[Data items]
____________________

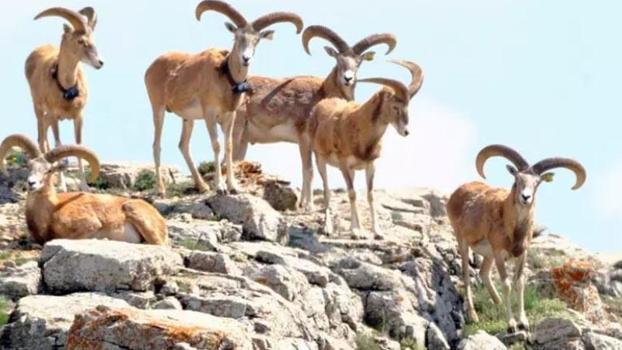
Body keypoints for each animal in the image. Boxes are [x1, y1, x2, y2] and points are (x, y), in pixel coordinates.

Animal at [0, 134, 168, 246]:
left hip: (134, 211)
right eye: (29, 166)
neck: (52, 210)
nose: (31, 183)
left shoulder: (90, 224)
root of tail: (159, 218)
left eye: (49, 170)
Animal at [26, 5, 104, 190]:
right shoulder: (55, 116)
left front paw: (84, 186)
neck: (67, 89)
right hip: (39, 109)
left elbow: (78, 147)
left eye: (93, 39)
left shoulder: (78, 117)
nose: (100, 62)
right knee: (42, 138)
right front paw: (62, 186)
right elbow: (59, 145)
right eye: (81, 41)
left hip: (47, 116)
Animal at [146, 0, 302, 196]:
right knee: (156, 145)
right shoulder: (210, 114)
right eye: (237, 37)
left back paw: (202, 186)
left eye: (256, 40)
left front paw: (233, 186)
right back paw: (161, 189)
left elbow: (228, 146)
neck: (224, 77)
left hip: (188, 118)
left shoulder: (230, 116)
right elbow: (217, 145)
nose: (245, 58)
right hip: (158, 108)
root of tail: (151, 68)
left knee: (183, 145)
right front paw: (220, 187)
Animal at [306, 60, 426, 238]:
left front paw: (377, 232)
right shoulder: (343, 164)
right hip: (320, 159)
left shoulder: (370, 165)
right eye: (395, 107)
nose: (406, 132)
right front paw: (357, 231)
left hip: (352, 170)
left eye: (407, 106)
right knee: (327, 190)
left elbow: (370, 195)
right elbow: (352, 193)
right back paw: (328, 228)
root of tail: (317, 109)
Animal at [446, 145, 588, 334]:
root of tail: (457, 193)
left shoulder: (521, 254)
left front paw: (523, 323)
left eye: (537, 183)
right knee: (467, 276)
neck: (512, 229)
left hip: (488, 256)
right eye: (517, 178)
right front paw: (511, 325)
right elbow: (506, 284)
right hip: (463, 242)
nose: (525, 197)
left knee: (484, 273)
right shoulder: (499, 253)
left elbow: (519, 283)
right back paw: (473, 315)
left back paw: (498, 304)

____________________

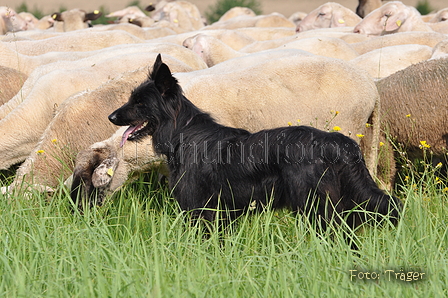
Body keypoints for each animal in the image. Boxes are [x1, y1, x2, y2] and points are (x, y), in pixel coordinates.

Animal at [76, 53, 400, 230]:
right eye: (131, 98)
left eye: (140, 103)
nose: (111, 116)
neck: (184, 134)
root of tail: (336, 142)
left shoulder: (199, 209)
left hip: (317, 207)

____________________

Activity
Every line from the line containing "right eye: (517, 178)" through the line containing "left back paw: (498, 304)" in the records above must be retyped exactly. Leave out the rest.

Your solution
right eye: (517, 178)
right front paw: (511, 325)
right elbow: (506, 284)
right hip: (463, 242)
nose: (525, 197)
left knee: (484, 273)
right shoulder: (499, 253)
left elbow: (519, 283)
right back paw: (473, 315)
left back paw: (498, 304)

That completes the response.